How government borrowing works

Sketchnote explaining where the money governments come from and how government borrowing works. Full text description below

Whenever I listen to the news and hear about multi-billion, even trillion dollar national debts, I always wonder where on earth does all that money come from?

So yer, how does government borrowing actually work?

Well it kinda goes like this…

Governments raise taxes to pay for schools, hospitals, roads and many other services. But tax revenues alone don’t always cover it. To make up the difference, they also take out loans, known as ‘bonds’.

Bonds (also known as Gilts) are sold on the financial markets and are bought by insurance companies, pension funds, investment funds and other financial institutions. They act as a hedge when the stock market is down and provide a reliable form of interest income.

Individuals can also buy into government bonds, although this tends to be through a pension or investment fund.

Further demand for bonds is driven by central banks like the Bank of England, who are able to ‘print money’ to buy government bonds. This process is called ‘quantitative easing’.

Not all bonds are created equal

When a government wants to borrow money, it issues bonds onto the financial markets. The bond is essentially an agreement that the government will borrow a sum of money for a period of time, say for five years. 

At the end of the five year period they return the money to the owner of the bond. In addition, they make regular interest payments to the bondholder.

Different factors determine the interest rate. One of the biggest factors is risk.

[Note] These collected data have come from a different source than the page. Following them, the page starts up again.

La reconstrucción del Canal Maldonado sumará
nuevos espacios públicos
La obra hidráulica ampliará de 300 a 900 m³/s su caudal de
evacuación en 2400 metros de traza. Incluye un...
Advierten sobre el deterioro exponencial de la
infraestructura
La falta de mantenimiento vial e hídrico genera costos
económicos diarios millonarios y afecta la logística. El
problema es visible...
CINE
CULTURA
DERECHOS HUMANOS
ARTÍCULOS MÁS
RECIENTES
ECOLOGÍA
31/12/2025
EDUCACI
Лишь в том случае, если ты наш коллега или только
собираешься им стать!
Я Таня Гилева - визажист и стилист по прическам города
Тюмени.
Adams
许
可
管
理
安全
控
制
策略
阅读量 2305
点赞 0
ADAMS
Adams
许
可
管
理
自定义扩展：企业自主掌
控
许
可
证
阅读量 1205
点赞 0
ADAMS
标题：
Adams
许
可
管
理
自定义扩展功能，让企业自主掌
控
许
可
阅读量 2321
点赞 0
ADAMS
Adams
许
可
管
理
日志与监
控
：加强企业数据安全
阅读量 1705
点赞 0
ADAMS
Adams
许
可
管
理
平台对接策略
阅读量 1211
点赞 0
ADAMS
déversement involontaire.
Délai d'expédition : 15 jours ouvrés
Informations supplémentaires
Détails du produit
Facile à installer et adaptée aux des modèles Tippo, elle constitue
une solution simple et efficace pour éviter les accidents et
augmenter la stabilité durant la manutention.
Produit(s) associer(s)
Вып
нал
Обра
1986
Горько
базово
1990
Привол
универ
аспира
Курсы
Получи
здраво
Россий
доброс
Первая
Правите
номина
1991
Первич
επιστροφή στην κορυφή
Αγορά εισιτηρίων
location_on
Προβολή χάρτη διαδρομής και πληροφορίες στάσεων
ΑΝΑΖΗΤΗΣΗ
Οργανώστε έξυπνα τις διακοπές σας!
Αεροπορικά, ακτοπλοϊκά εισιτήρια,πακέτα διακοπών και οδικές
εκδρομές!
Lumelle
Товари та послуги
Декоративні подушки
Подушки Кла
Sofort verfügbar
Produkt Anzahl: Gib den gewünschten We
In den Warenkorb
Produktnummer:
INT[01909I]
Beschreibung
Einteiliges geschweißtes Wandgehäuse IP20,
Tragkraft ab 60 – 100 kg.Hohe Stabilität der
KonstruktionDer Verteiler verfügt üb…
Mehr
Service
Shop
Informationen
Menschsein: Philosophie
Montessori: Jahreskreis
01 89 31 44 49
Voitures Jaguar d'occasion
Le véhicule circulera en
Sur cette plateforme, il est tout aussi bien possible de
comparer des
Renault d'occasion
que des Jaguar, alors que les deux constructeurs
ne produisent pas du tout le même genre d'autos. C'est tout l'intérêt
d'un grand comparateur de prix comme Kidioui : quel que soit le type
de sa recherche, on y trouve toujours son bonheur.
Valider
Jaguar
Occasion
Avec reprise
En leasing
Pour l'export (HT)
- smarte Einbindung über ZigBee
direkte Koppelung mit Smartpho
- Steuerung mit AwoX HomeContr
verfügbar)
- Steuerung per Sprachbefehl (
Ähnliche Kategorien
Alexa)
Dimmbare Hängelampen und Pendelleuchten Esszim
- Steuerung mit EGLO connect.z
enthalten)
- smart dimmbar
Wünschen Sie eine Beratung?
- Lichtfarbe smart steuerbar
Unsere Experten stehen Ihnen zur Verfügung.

If a government has not been able to manage its finances well, it may end up defaulting on the bond (e.g. not paying it back).

With this increased amount of risk, the bond will require a much higher interest rate to attract investors. Some bonds from particularly risky governments will struggle to sell at all.

Credit rating is everything

Just as people have a credit score that determines the loans and rates of interest they can get, so too do governments.

Credit rating agencies like Standard & Poor, Moodys and Fitch assess the ability of a government to make regular interest payments and repay their loans on time. The lower the perceived risk, the better the credit score. This results in lower rates of interest and higher demand for the bonds.

So in a nutshell…

Governments borrow money from large financial institutions like pension funds, insurance companies and banks, in exchange for regular interest payments. Some governments are financially more appealing to lend to than others – which means they get more demand for their bonds and lower rates of interest.